When I was a child I was given a cookbook filled with recipes appropriate for a youngster of eight. That at least was what the book said. Included, however, were instructions for flipping crepes in hot skillets, beating batters with electric hand mixers, and heating sugar to the hard-ball stage (250 degrees) to make candies. My mother obviously was not too concerned with my dexterity since she gave me, from a very early age, complete freedom in her kitchen in our home in Nutley. It was nice to be trusted, and it encouraged me to experiment and create freely.
I loved that first cookbook. It was large, it had funny sketchlike drawings, and every recipe in it worked. Although the recipes were pretty simple, there were no shortcuts and no substitution of good ingredients with artificial. My favorite recipe was for hard butterscotch candy, made from caramelized sugar, cornstarch, cream, and butter. To me, the result was better than any store-bought butterscotch, even the famous foil-wrapped rectangles of Callard & Bowser candy that we could buy at the local candy stores.
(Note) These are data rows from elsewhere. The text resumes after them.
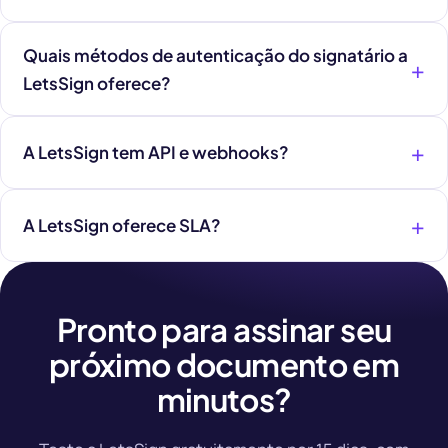
Quais métodos de autenticação do signatário a
LetsSign oferece?
A LetsSign tem API e webhooks?
A LetsSign oferece SLA?
Pronto para assinar seu
próximo documento em
minutos?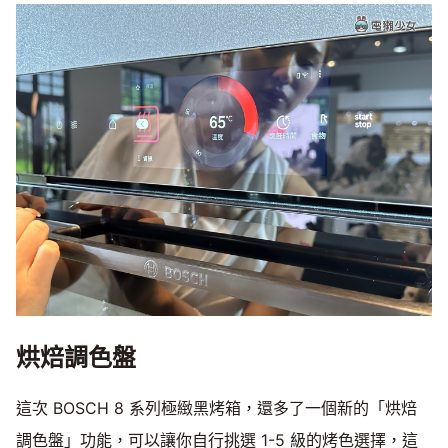
烘焙調色盤
這次 BOSCH 8 系列極緻黑烤箱，還多了一個新的「烘焙
調色盤」功能，可以讓你自行挑選 1-5 級的烤色選擇，這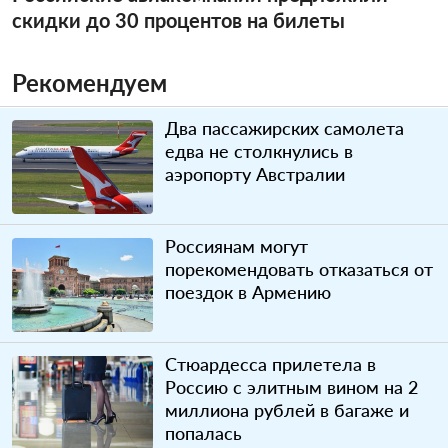
скидки до 30 процентов на билеты
Рекомендуем
Два пассажирских самолета
едва не столкнулись в
аэропорту Австралии
Россиянам могут
порекомендовать отказаться от
поездок в Армению
Стюардесса прилетела в
Россию с элитным вином на 2
миллиона рублей в багаже и
попалась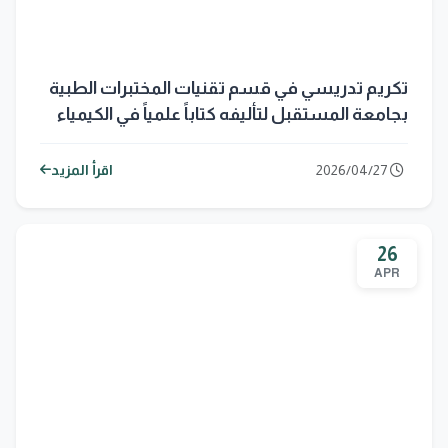
تكريم تدريسي في قسم تقنيات المختبرات الطبية
بجامعة المستقبل لتأليفه كتاباً علمياً في الكيمياء
السريرية
2026/04/27
اقرأ المزيد
26
APR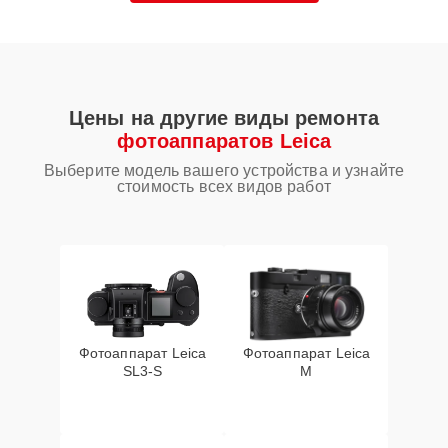
Цены на другие виды ремонта
фотоаппаратов Leica
Выберите модель вашего устройства и узнайте
стоимость всех видов работ
Фотоаппарат Leica
Фотоаппарат Leica
SL3‑S
M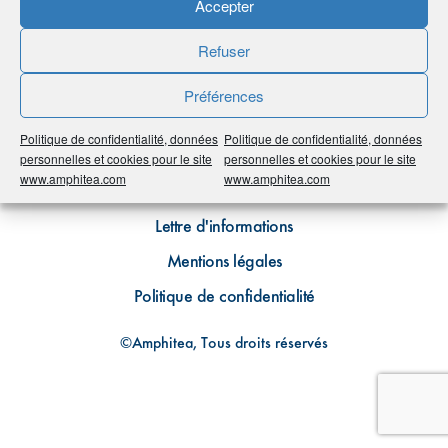
Accepter
Refuser
Préférences
Politique de confidentialité, données
Politique de confidentialité, données
Plan du site
personnelles et cookies pour le site
personnelles et cookies pour le site
www.amphitea.com
www.amphitea.com
Contact
Lettre d'informations
Mentions légales
Politique de confidentialité
©Amphitea, Tous droits réservés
For holidays, after we had made all the cookies, fruitcakes, and puddings that we needed for our entertaining and gifts, we would make a selection of unusual confections and candies. We all enjoyed the candy making because it was a special treat and because the results were so enjoyed by everyone who tasted the delectables. My mother’s penuche, which was very similar to southern pralines, but cut in squares instead of formed into patties, was highly prized. She used freshly shelled South Carolina pecans that Uncle Hank sent. Aunt Clem always made peanut brittle, which was sweet as well as salty because she favored salty Georgia peanuts. I made dozens of caramels and butterscotches, which I wrapped in waxed paper and packed into metal cookie tins (actually, pretzels came in these tins), which I hand-painted with images of garden flowers.
We consumed very little chocolate -- I think in those days chocolate was very costly, and imported chocolate wasn’t readily available. There was, of course, the popular Hershey brand in the grocery store, and we melted chocolate in a double boiler for fudge and frostings and puddings. At Christmas we all craved chocolate coins wrapped in foil, and these were provided by an old-fashioned ice-cream parlor and candy shop called Morris’s. At holiday time, this lovely store hand-dipped all of its candies. We children were in the habit of going there to gaze through the window into the candy-making kitchen to watch the complex processes being performed in the creation of our town’s candy. I got very interested in this art and asked a lot of questions and got lots of good answers about chocolate, candy making, and technical stuff like tempering and metal molds. The Morris family was always busy making fantasies that everyone could enjoy.
Candy making continued to hold a great fascination for me as I grew older and traveled to different cities in the United States and around the world. On visits to Atlantic City I observed the ladies in pink-and-white-striped dresses kneading and pulling real saltwater taffy on the boardwalk. In Louisiana I tasted real pralines made from local sugar and farm-fresh cream and nuts, and vowed to perfect my attempts at making these tender candies. In Sicily, in the dark and foreboding city of Catania, I saw to my amazement the intricate and delicious marzipan creations of the master sculptors of the ground almond. And in Paris, on frequent forays to Fauchon, I tasted the sugarplums that are so honored in Tchaikovsky’s “The Nutcracker.”
I’ll continue to make confections -- I hope someday to learn the art of blown sugar so I can make pears and apples and other fruits and objects that resemble Venetian glass. I also dream about making striped and dotted and pulled candy that can be snipped and cut into odd shapes. These techniques will take working with masters, but that for me is what learning is all about. And to be able to create the visions that inspired composers, writers, and artists is something we all can aspire to, even if the results are only for our own pleasure and consumption.